We employ three systems:

        Levitating-Microdroplet -- a microdroplet, typically 10 micrometer in diameter, is electrodynamically suspended in mid-air. The single molecules or nano-particles in the droplet are laser-excited for detection and analysis.

        Nano-stream -- a slow-flowing narrow stream, typically of 3 micrometer in diameter, is electrically generated with a high voltage. The single molecules or nano-particles in the probe -volume is laser-excited for detection.

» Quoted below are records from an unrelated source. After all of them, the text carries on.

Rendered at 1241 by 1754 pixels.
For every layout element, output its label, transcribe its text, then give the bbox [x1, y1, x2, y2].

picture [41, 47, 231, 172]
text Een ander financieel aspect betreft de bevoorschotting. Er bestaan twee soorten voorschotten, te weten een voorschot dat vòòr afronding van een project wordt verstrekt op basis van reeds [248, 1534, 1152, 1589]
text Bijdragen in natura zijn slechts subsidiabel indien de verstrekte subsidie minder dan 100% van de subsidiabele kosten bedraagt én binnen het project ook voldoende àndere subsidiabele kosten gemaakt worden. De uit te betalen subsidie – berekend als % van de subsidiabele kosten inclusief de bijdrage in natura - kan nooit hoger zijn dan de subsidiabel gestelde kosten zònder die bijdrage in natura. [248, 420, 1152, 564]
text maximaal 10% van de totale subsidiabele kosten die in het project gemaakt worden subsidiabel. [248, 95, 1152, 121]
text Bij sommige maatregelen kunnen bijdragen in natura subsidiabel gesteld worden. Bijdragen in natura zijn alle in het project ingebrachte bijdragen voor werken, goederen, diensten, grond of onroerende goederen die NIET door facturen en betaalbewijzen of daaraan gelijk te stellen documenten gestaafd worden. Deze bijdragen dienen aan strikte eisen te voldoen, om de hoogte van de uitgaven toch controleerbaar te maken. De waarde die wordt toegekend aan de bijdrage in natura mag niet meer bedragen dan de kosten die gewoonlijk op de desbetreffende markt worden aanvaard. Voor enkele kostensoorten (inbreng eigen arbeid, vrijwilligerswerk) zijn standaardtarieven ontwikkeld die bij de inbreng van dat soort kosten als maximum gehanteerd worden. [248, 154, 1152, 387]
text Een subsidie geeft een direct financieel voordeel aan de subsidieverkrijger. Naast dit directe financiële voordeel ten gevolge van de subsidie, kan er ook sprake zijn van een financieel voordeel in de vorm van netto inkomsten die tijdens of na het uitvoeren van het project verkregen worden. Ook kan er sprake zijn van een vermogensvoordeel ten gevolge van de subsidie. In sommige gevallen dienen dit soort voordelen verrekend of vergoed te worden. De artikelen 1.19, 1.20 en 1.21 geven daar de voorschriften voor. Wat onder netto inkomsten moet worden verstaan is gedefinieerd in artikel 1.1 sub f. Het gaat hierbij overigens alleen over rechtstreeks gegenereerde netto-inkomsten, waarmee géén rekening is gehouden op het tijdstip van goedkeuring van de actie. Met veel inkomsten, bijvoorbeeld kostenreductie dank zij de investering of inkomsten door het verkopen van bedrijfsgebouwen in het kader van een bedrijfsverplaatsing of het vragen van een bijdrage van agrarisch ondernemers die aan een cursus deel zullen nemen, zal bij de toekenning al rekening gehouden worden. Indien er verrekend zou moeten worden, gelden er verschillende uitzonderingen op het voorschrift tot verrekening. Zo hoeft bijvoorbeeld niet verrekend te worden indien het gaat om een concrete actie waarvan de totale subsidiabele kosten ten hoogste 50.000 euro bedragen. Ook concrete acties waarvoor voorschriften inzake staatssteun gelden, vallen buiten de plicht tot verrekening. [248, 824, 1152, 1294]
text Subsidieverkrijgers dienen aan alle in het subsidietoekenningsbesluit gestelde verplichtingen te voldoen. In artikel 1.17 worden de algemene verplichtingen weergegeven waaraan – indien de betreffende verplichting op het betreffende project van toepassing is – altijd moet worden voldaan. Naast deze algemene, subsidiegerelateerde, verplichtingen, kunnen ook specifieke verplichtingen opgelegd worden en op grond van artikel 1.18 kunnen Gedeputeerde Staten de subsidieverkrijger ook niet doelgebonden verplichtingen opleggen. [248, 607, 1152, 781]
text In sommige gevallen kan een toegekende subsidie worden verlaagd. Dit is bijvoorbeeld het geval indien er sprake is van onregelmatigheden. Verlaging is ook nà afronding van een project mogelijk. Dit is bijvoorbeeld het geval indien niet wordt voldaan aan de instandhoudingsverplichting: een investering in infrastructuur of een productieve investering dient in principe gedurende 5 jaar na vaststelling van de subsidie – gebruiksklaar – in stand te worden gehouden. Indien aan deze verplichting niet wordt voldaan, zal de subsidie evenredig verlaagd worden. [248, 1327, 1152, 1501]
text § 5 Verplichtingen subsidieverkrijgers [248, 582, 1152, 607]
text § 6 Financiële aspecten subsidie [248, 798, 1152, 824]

        Droplets-mist – a mist of droplets, having an average droplet-diameter of 3 nm is generated with a glass-frit disk. Each droplet contains single molecules and the cloud of droplets provides a high fluorescence emission for detection.


Polymer Brush Synthesis

We wish to make and characterize a DNA-brush on glass substrate. When long-chain polymers are very close, with one end stick on substrate, they stand straight up in the z-orientation, resembling a "brush".


Nano-Particle Photonics

We synthesize dry single polymer molecules and single quantum (dots, rods, tubes, wires) particles in the z-orientation, on glass substrate. The photonic properties of these solid particles have shown much improvement over those in solution or in other orientations.


Fast Nanoparticles Synthesis

We employ a mini graphite cup furnace for generating metal-oxide nanoparticles within one minute. A few milligrams of a metal powder are deposited in the graphite cup which is electrically heated to ~1000 degree for 10 seconds. The condensed vapor collected reveal nanoparticles in the shape of nanowire.